Government announces implementation of Jackson’s reforms

Ken Clarke
Tuesday 29 March 2011 by James Dean

Lord Justice Jackson’s headline civil costs reforms will be implemented in full, the government announced today, as it simultaneously opened a consultation on reform of the county court system.

The Law Society warned that the reforms meant ordinary people would no longer be able to obtain redress.

Justice secretary Ken Clarke confirmed in a statement this afternoon that legislation will be introduced to give effect to Jackson’s key reforms, meaning that:

  • lawyers will no longer be able to recover success fees and after-the-event insurance from losing defendants;
  • contingency fees will be permitted in litigation before the courts;
  • general damages will rise by 10%;
  • success fees will be capped at 25% of damages in personal injury cases.

Clarke also unveiled a new consultation, Solving Disputes in the County Courts: Creating a Simpler, Quicker and More Proportionate System, which proposes increasing the cap for claims in the low-value road traffic accident (RTA) scheme from £10,000 to as much as £50,000, and expanding it to employers’ liability and public liability personal injury claims.

● Excerpted records

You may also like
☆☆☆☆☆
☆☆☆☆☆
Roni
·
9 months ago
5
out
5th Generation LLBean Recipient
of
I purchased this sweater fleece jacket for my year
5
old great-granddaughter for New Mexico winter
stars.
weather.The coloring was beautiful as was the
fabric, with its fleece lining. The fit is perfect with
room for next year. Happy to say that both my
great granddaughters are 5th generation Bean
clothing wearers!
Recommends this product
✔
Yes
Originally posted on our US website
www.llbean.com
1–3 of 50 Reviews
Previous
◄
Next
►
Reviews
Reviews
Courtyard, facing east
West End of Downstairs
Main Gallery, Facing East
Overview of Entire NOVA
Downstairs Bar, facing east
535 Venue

---

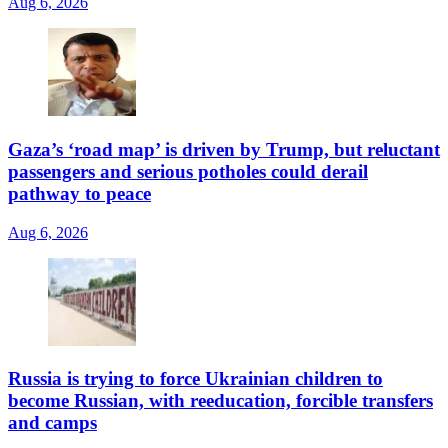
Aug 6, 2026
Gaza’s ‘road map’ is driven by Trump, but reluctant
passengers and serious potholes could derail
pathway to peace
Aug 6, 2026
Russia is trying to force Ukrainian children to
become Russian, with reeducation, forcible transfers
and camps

● Task instructions
• A. The article on the government's adoption of Jackson's civil costs reforms names changes that the legislation will make. List every one of them.
• B. Write the next part of the article on the government's adoption of Jackson's civil costs reforms, starting after its final sentence.

● Task-by-task outputs
• A.
- Lawyers will no longer be able to recover success fees and after-the-event insurance from losing defendants.
- Contingency fees will be permitted in litigation before the courts.
- General damages will rise by 10%.
- Success fees will be capped at 25% of damages in personal injury cases.

• B.
The new consultation also proposes to:

  • increase the minimum value of high court claims from £25,000 to £100,000;
  • raise the maximum value for claims in the small claims process from £5,000 to £15,000;
  • introduce compulsory mediation for small claims;
  • run mediation awareness sessions for higher value claims;
  • make mediation settlements enforceable by the courts;
  • introduce enforcement orders for small claims;
  • create a single national county court jurisdiction.

Clarke said: ‘Most people dread going to court because of all the cost and anxiety it involves. We must change that by helping them to avoid court where possible and cutting costs where that is unavoidable.

‘With no major reform for 15 years, the civil justice system has got out of kilter.

'Businesses and other people who have been sued can find that spiralling legal costs, slow court processes, unnecessary litigation and the “no win no fee” structures, which mean greater payments to lawyers than to claimants, are setting them back millions of pounds each year.’

Law Society president Linda Lee said: ‘Taken together with the government’s legal aid reforms, these plans on civil costs funding mean that ordinary people won’t be able to obtain proper redress for the wrongs they have suffered.

'Jackson’s recommendations were a series of opinion-based views and did not rely on sufficient empirical evidence or properly conducted impact assessments.’

Solicitor and former Labour MP Andrew Dismore, co-ordinator of the Access to Justice Action Group, accused the government of trying to bury bad news for civil justice claimants behind the legal aid cuts.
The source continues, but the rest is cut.